Religious beliefs and Practices of the Harappan people?

The religion of the Indus people had some interesting aspects. There is a striking absence of any temple among the remains of the Indus Valley. However, scholars like Mortimer Wheeler and others believe that the large buildings found at Harappa and Mohenjodaro were, in fact, temples. However, Dr. Bassam has rejected this view on the grounds that no idol has been found within these buildings. An idea of the religion of the Harappan people can be formed by studying seals, sealings, inscribed copper tablets, stone statuettes, and terracotta figurines.


MOTHER GODDESS: The prevalence of the worship of the Mother goddess (Shakti) is proved by the discovery of numerous terracotta figurines in nude form. The worship of the female goddess associated with fertility has long been held as a major feature of Harappan religion. Terracotta figures are shown wearing elaborate headdresses, neck ornaments, and a skirt secured by a girdle around the waist. Their headdress is usually fan-shaped or arched framework made of some light material. Ordinarily, the figurines in the Indus Valley are in a standing pose with their arms hanging parallel to the body. According to Dr. K.N. Shastri, the female figurines might have represented some minor gods that held a subordinate position under the “Pipal-God,” which was the supreme deity of the Indus Age. But Sir John Marshall emphasized the mother goddess, stating, “But in no country is the worship of the Divine Mother so deep-rooted and universal as in India, where she became a prototype of the Cosmic Energy (Prakriti) and the counterpart of the Cosmic Soul (Purusha).


TREE WORSHIP: The seals and painted pottery of the Indus Valley show figures of people and Acacia trees. These trees were regarded as celestial plants and were believed to be inhabited by divine spirits. The Pipal tree was considered the supreme abode in the Indus Valley. Due to the high sanctity associated with the plant, its symbolic representation formed the crest of the horned head-dresses of lower-grade deities. The Pipal tree was considered the tree of creation and knowledge, believed to bestow the highest knowledge upon those who adorned its branches on their heads. The Sami tree is usually identified with “Jand & Jandi.” The Jand tree is still believed to be the abode of a deity, and many religious ceremonies are performed under it.

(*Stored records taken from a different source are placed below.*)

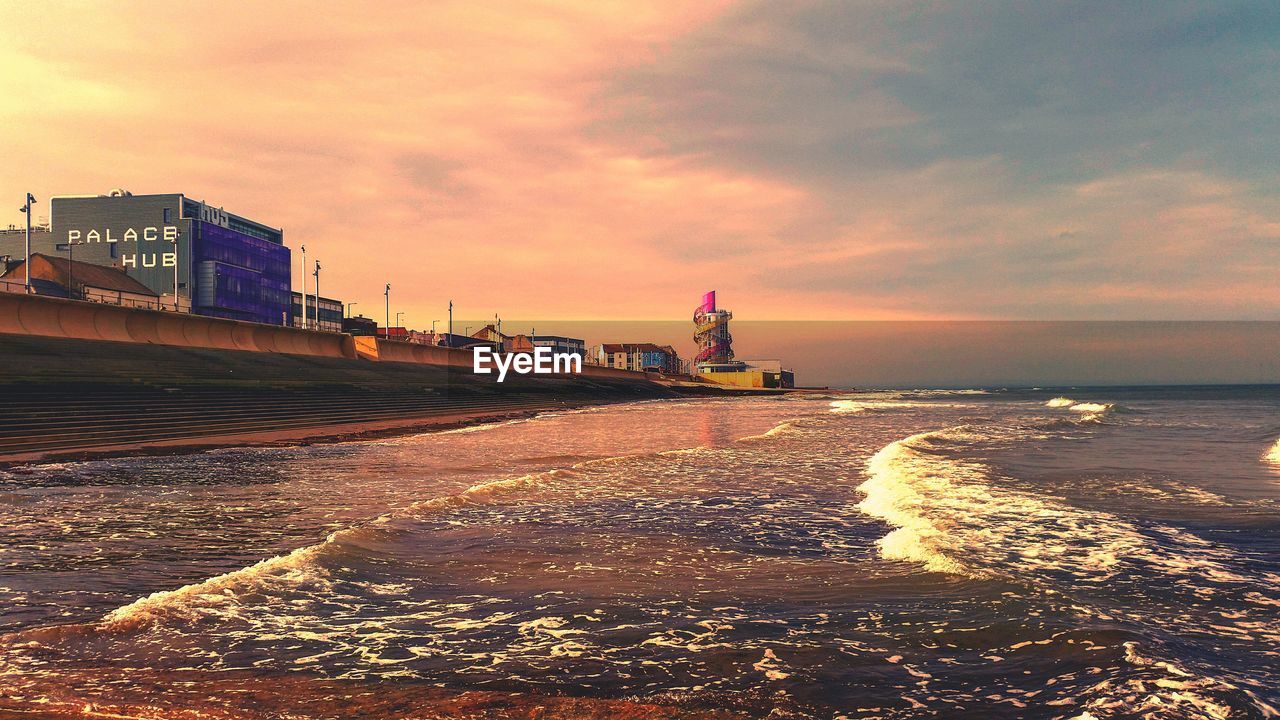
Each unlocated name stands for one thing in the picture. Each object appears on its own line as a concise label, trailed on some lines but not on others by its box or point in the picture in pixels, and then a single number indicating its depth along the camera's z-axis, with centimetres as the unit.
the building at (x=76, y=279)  6994
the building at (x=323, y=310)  13400
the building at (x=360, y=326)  12129
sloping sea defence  2553
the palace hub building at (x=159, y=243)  10969
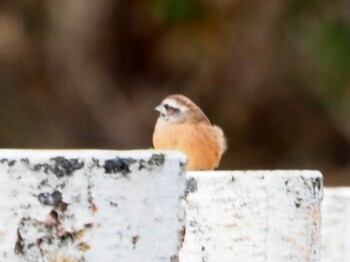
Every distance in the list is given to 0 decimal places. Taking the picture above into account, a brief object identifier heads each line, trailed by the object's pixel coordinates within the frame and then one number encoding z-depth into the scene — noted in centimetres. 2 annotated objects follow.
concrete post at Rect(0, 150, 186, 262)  414
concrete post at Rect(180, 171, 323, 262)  603
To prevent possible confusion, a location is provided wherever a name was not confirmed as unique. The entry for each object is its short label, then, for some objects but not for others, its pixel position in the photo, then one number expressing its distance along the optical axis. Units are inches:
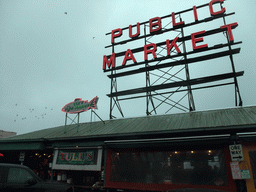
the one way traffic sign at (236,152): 335.6
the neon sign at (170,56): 628.1
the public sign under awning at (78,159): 460.8
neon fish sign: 588.2
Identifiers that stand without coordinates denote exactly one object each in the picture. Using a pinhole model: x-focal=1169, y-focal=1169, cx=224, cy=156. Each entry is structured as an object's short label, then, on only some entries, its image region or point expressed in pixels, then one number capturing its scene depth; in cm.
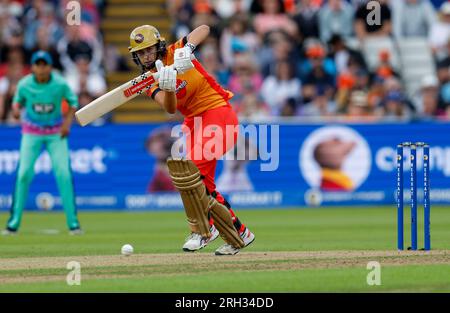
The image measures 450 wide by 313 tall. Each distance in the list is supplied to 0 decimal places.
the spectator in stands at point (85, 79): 2033
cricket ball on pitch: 1116
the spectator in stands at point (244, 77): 2031
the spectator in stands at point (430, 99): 2011
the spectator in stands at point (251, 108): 1969
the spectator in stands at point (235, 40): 2102
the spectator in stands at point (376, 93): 2022
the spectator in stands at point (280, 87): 2042
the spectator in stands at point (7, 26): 2123
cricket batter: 1016
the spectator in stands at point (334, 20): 2148
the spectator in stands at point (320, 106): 2005
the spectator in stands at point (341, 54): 2102
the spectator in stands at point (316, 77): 2038
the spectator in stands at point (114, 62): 2162
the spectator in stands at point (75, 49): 2058
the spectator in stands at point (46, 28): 2106
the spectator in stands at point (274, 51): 2078
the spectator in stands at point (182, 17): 2133
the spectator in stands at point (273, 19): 2155
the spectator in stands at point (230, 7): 2197
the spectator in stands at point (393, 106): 2006
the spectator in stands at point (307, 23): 2155
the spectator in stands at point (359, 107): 1961
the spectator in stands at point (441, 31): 2183
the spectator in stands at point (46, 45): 2066
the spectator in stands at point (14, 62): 2061
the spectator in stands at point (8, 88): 1986
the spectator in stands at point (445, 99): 2020
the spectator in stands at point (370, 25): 2129
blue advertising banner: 1867
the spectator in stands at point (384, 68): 2097
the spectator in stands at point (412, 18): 2192
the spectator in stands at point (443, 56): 2109
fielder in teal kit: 1441
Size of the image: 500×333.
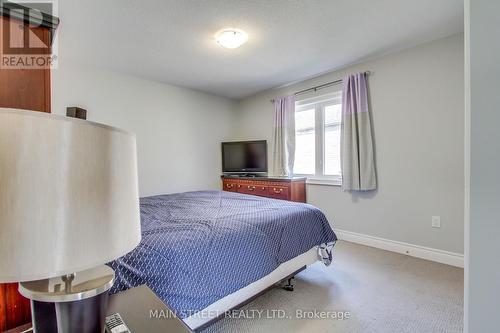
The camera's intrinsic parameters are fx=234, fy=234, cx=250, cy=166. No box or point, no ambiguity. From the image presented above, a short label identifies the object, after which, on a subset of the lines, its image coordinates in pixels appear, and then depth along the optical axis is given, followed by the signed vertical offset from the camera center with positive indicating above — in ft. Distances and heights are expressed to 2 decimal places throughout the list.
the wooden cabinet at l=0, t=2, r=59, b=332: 2.92 +1.16
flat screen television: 14.75 +0.58
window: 11.98 +1.47
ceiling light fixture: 7.99 +4.50
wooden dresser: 12.05 -1.17
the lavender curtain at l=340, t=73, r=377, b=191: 10.39 +1.22
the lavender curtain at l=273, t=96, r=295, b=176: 13.51 +1.79
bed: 4.21 -1.86
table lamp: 1.32 -0.19
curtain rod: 11.43 +4.14
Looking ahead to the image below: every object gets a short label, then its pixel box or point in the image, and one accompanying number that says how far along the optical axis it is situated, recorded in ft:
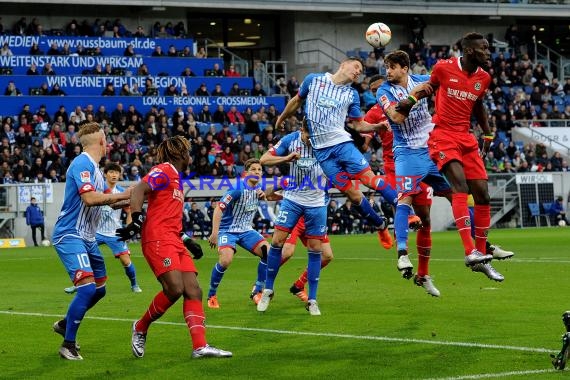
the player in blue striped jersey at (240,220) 54.60
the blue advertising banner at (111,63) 145.18
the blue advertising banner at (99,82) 141.18
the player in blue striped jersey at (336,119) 47.52
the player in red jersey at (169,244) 34.63
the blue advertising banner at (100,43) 149.59
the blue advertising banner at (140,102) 136.26
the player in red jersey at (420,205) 47.29
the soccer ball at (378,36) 53.52
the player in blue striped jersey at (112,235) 62.75
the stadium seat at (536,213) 151.53
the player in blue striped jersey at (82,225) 35.68
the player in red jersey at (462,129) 42.80
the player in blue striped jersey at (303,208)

There was a struggle between the gods and demons for the possession of the tree. Certain demons were always trying to steal away the branches of the trees, which were heavily guarded by a spirit. One important figure was a composite animal with a human face but a body composed of various animals. It possessed the intelligence of a man, the vigor of a ram, the ferocity of a tiger, and the deadly bite of a cobra. There were also other single-bodied but multi-headed animals, such as “sentinels.” In one case, the heads were those of a unicorn, bison, and an indeterminate quadruped with long, hooked horns curving forward. A cobra or naga deity is also seen guarding the tree. One seal also represents an Acacia tree guarded by the buffalo-headed god. Tree worship is very ancient in India, and its persistence in historical times clearly shows that the ancient tradition related to this cult was later incorporated by the Hindus into their religious system in a highly modified form.

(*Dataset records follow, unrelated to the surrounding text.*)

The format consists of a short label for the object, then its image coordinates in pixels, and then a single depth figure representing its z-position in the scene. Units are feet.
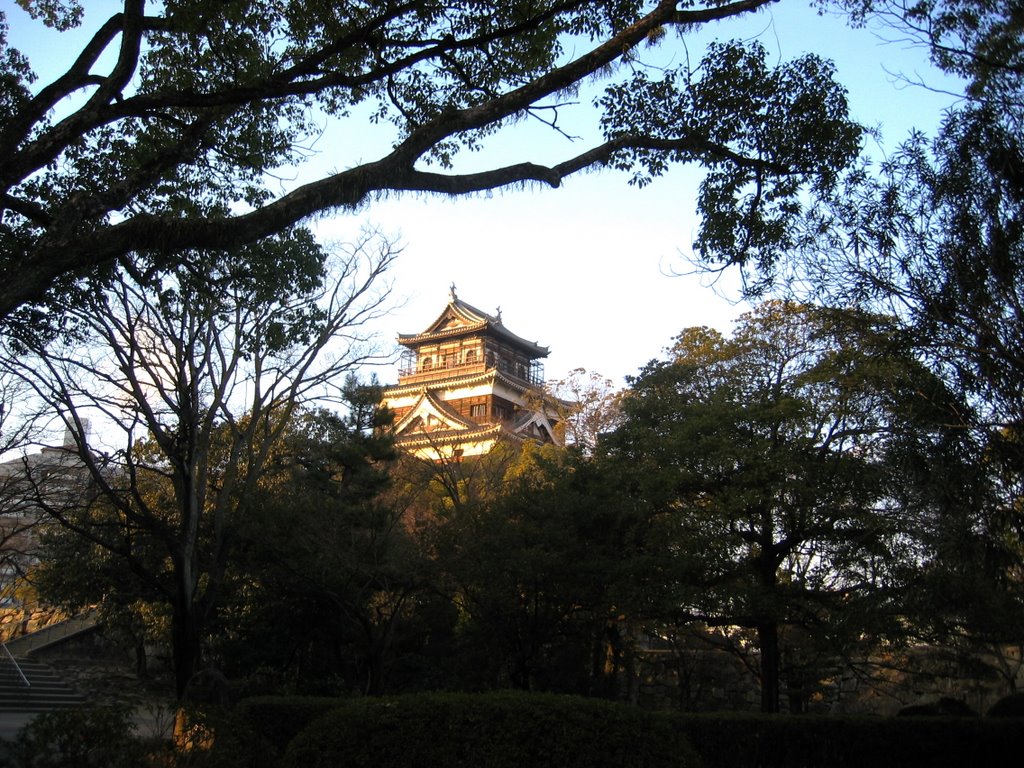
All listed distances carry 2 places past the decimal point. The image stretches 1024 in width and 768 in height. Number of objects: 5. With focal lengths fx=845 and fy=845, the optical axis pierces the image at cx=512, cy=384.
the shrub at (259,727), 21.29
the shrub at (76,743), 19.65
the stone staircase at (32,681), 46.16
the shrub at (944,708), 39.58
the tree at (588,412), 63.41
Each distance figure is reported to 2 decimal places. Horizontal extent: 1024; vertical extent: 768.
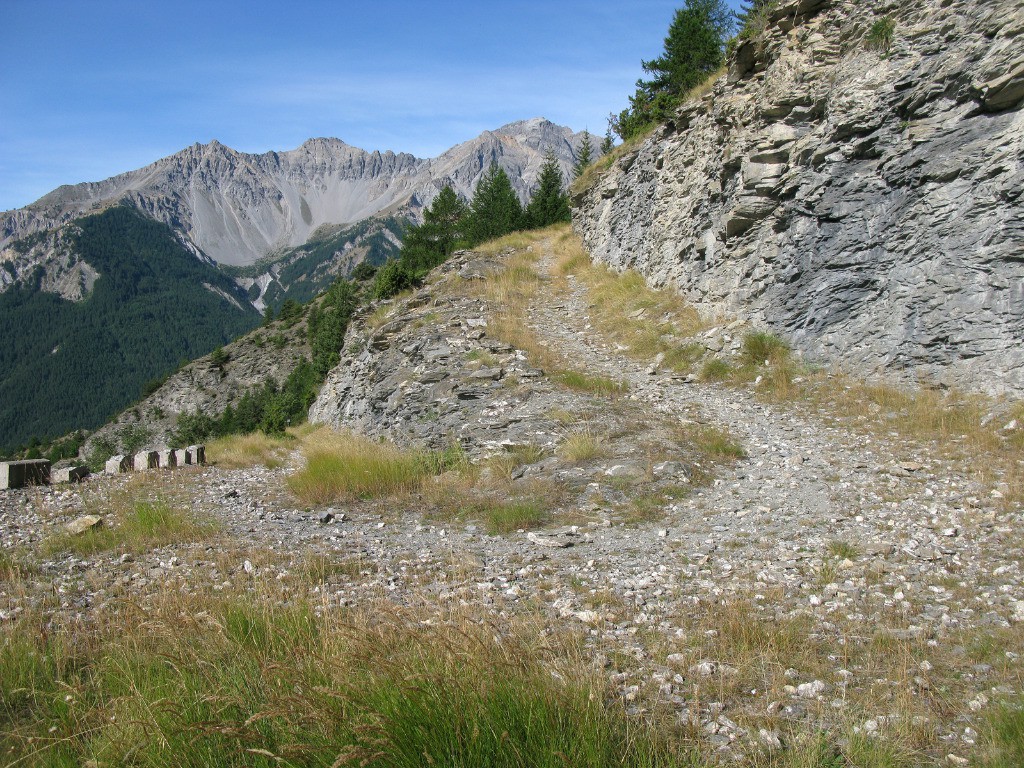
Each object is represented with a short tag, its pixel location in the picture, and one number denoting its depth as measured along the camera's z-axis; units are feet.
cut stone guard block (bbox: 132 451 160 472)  50.19
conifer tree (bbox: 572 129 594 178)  176.90
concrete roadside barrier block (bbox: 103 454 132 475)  47.14
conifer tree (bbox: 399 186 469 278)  133.08
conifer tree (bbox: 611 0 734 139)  96.27
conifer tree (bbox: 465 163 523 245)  142.92
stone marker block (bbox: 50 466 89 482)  44.11
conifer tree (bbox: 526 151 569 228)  154.56
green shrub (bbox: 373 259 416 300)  100.01
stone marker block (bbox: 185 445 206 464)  54.09
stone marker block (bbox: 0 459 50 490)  41.42
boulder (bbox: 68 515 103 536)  29.09
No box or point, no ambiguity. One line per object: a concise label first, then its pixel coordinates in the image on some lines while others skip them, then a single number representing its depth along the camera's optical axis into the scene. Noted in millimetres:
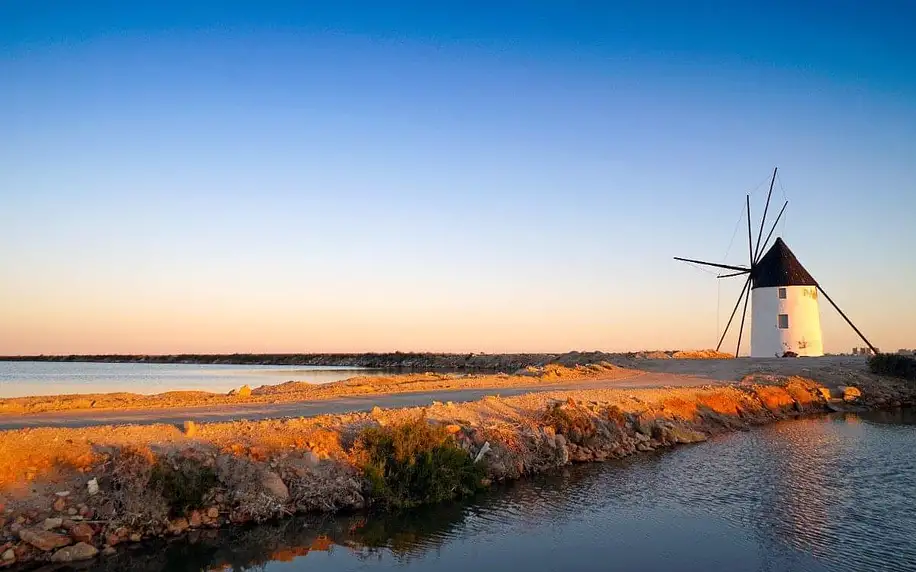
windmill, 47994
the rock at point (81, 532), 10344
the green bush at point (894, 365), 41656
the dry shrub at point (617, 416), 21197
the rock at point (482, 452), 15777
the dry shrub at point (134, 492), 11008
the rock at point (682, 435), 22203
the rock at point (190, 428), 13980
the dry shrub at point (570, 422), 19172
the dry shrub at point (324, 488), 12867
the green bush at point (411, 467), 13789
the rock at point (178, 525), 11250
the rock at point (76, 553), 9906
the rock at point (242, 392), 24984
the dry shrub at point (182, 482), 11500
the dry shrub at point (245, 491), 12078
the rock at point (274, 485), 12547
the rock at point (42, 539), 9898
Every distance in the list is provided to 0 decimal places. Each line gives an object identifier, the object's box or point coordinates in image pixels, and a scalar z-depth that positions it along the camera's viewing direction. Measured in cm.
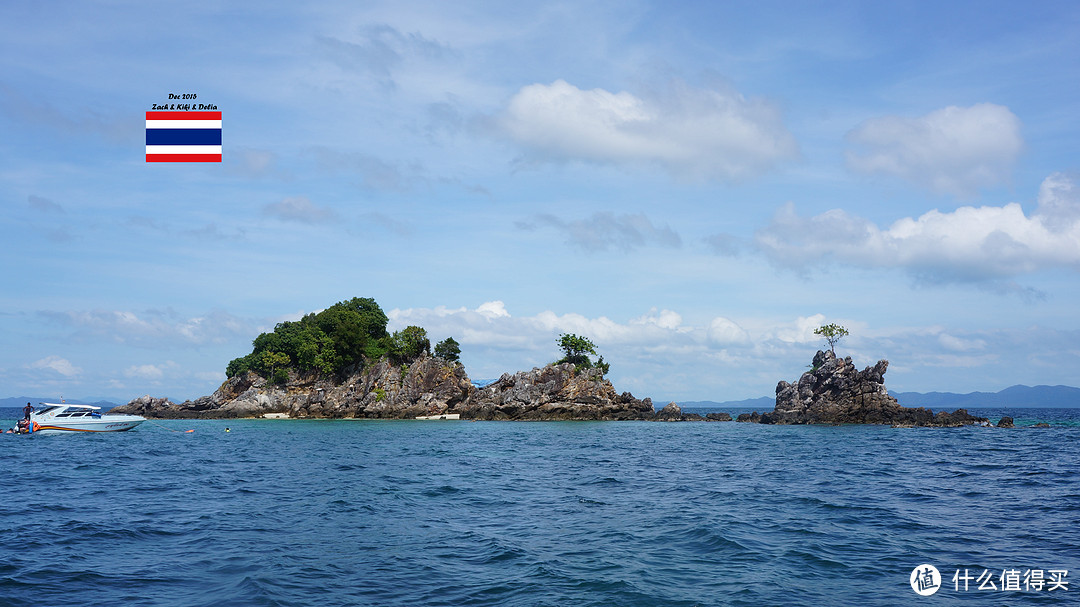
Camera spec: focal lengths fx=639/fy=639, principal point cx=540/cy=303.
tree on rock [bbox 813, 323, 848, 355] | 10800
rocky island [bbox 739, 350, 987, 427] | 9506
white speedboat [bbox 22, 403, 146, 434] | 6894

SHIVA WORSHIP: The main consort of the Mother Goddess corresponds to Shiva, who is also known as Pashupati. On the seals, a male god is depicted with horns and three faces, in a yogic pose, with his legs bent and surrounded by four animals: the elephant, the tiger, the rhinoceros, and the buffalo. The animals surrounding him indicate his lordship over them. Sir John Marshall concluded that this deity was “the prototype of the historic Shiva.”

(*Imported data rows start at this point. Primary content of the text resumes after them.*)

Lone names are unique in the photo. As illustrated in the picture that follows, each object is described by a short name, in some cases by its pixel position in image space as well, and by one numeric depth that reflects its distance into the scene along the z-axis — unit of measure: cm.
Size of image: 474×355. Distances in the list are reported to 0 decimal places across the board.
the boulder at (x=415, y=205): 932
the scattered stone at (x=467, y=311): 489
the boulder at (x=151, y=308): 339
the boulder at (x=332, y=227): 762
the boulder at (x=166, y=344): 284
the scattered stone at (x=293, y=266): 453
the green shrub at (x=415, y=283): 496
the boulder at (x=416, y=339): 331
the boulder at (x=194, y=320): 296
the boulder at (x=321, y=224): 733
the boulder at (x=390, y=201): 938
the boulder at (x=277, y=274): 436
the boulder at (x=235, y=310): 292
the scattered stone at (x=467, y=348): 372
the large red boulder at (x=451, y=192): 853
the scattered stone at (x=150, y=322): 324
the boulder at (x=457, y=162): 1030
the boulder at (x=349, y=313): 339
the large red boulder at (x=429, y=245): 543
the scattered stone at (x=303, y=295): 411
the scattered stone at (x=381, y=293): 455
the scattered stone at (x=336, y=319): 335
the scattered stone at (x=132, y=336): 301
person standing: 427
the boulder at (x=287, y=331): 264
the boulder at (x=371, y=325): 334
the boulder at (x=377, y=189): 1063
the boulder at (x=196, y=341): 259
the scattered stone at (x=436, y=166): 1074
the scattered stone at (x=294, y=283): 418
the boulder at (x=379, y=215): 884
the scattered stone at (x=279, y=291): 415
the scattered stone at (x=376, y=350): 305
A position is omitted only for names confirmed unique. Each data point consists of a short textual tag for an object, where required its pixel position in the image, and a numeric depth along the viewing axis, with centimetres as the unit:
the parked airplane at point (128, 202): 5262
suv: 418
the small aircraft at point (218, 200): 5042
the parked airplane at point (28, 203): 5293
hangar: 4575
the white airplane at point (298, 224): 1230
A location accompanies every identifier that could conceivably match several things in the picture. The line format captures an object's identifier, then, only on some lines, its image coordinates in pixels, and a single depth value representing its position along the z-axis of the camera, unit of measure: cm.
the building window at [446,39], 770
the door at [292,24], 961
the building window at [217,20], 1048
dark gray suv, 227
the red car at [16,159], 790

The Harappan people also practiced the worship of the “Linga” and “Yoni.” According to Wheeler, the importance, not necessarily the deification, of water in the lives of the Indus people can be traced through the Great Bath at Mohenjodaro and the extensive provision for bathing and drainage throughout the city. Purification through bathing or ceremonial ablutions must have been an integral part of the religion of the people. To quote Wheeler, “The Indus religion was a melange of much that we already know of third millennium Asiatic religious observance, augmented by specific anticipations of later Hinduism.